Allah melabeli orang-orang riya’ dalam ayat di atas dengan ungkapan ‘kafirin’, karena orang yang berbuat riya’ merasa tidak adanya Allah yang dapat melihat hati  dan amalan mereka. Sehingga mereka bisa berbuat sewenang-wenang. Begitu juga dengan Sholat, sholat juga salah satu ibadah yang berpotensi riya’. Seperti misalnya sholat untuk ‘wangun-wangun’ atau demi kepantasan, itu jelas tak boleh, karena itu sama seperti sholat dengan tujuan agar terlihat oleh orang lain (sebagai tujuannya untuk sholat). Hal demikian terlarang, sebagaimana firman Allah dalam Surat Al Ma’un 4 - 7;
 


Maka celakalah bagi orang-orang yang sholat, yaitu orang-orang yang melalaikan sholatnya, orang-orang yang berbuat riya’ dan orang yang tidak memberi (bersedekah) harta yang berguna. (Al Ma'un 4-7)



Urusan riya; itu adalah urusan hati, sehingga hal ini sangat sulit, kecuali jika seseorang benar-benar melakukan sholat, yaitu sholat yang didasarkan dengan niat ‘lillahi ta’ala’. Saking hati-hatinya ulama pada waktu lampau, mereka menganjurkan untuk membaca dengan sir (diucapkan dengan mulut secara perlahan) ‘nawaitu fardho sholat … lillahi ta’ala’. Agar sholat yang ia kerjakan, semata-mata karena Allah semata.
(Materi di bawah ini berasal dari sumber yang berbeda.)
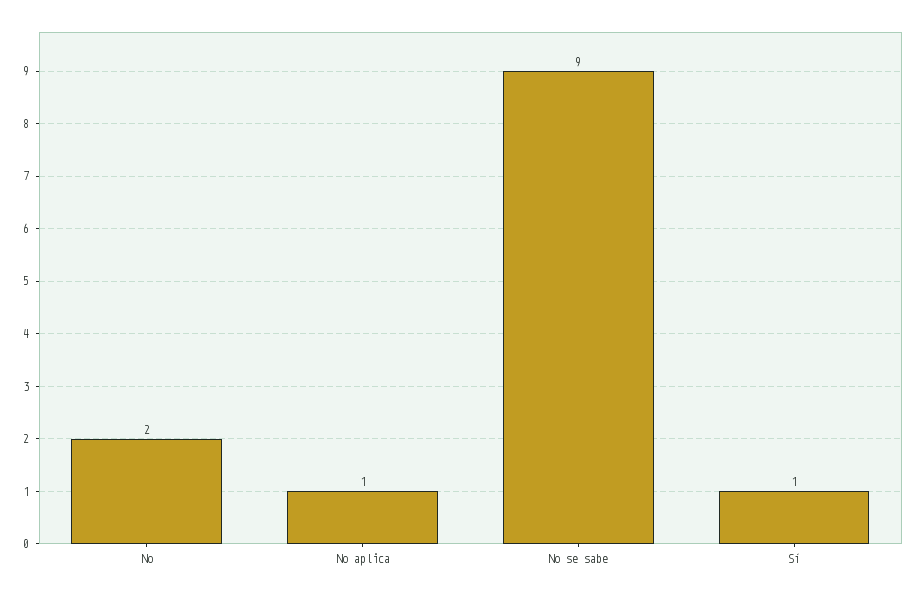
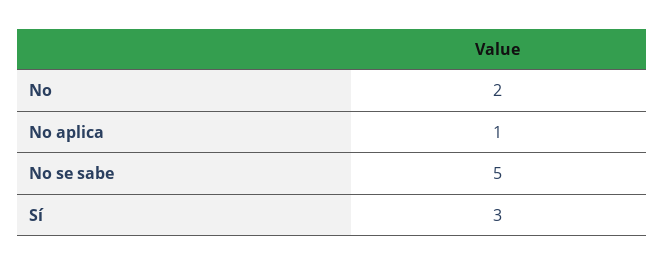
No se sabe: 9 -> 5
Sí: 1 -> 3

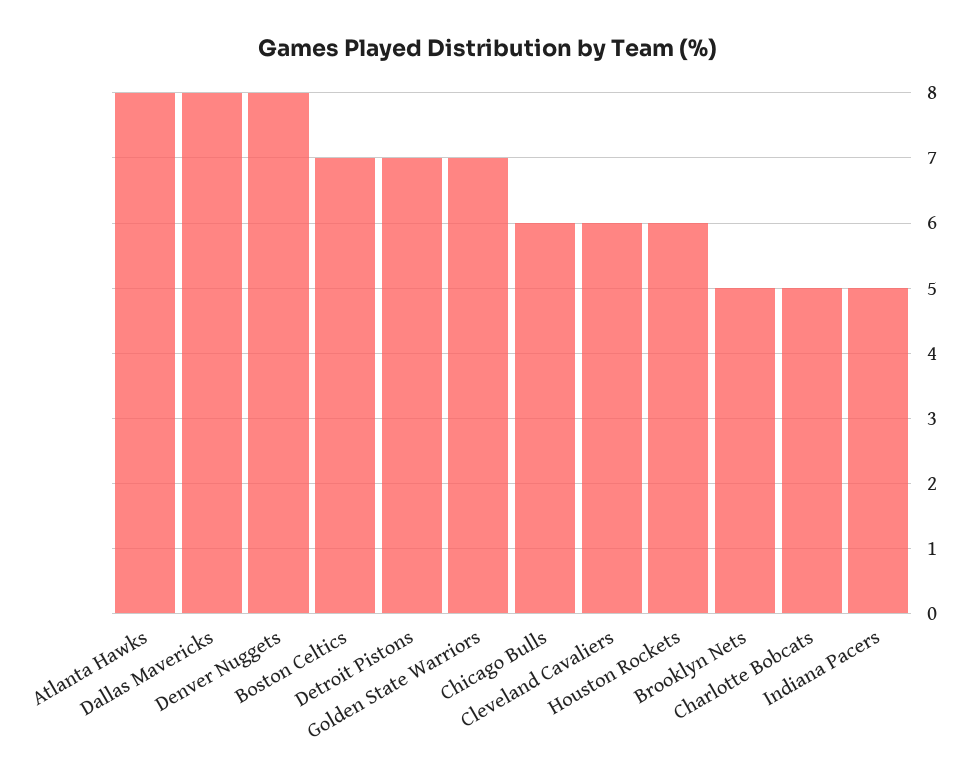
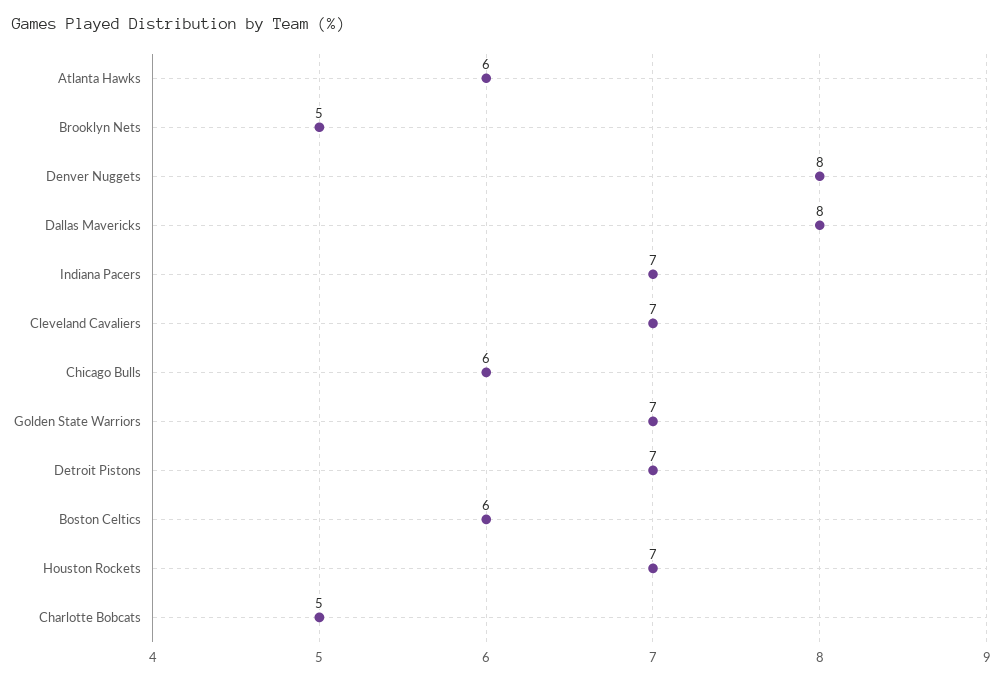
Atlanta Hawks: 8 -> 6
Boston Celtics: 7 -> 6
Cleveland Cavaliers: 6 -> 7
Houston Rockets: 6 -> 7
Indiana Pacers: 5 -> 7

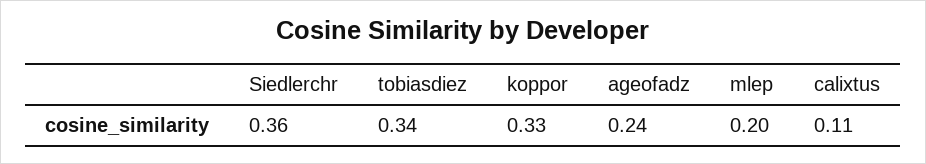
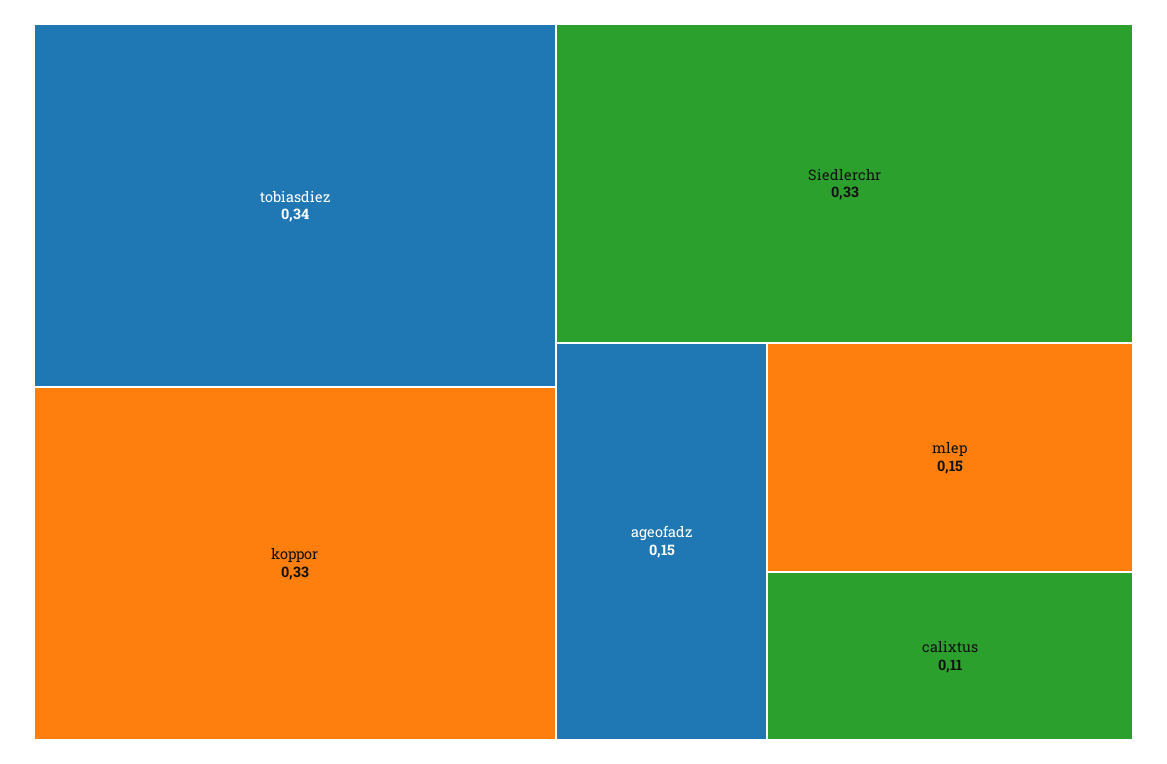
Siedlerchr: 0.36 -> 0.33
ageofadz: 0.24 -> 0.15
mlep: 0.2 -> 0.15

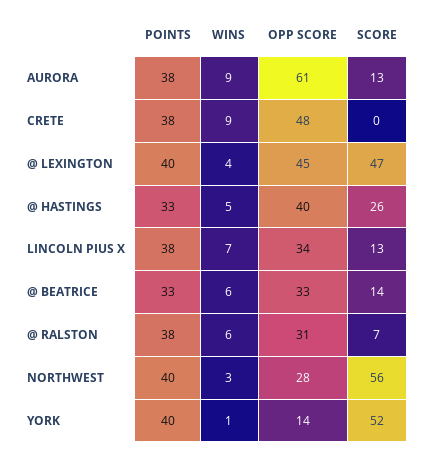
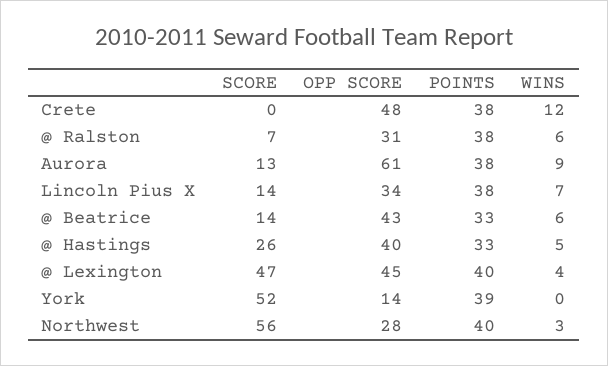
WINS, CRETE: 9 -> 12
SCORE, LINCOLN PIUS X: 13 -> 14
OPP SCORE, @ BEATRICE: 33 -> 43
POINTS, YORK: 40 -> 39
WINS, YORK: 1 -> 0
Begitu juga dengan amalan-amalan kebajikan lainnya. Karena jangan sampai, kita beribadah kepada Allah, terselip dalam hati kita untuk melakukannya tidak demi Allah, melainkan demi dilihat, atau agar sekedar seseorang terlihat sebagai seorang yang ‘humanis’.

Penutup

Jenis penyakit hati apapun karena hilangnya ‘Tauhid’ pada diri seseorang. Tauhid artinya meletakkan Allah sebagai pusat segalanya, dan menempatkan diri hanya sebagai hambaNya. Orang Sombong tidak merasa kemampuannya adalah pemberian Allah dan sewaktu-waktu akan kembali pada Allah, bukan melekat abadi pada dirinya. Orang riya’ lupa bahwa orientasi hidupnya bukan pada diri sendiri, melainkan pada Allah, dan hilangnya rasa ikhlas lillahi ta’ala dalam dirinya. Orang hasad lupa bahwa pemberi dan pembagi rizqi, nikmat, atau fadhilah hanya Allah semata, bukan didasarkan pada kemauan kita. Sedangkan orang bakhil hanya ingat bahwa harta benda secara hakiki adalah miliknya, bukan milik Allah, sehingga merasa tak punya kewajiban untuk bersedekah di jalan Allah. Sehingga obatnya adalah memahami dan melaksanakan Tauhidullah.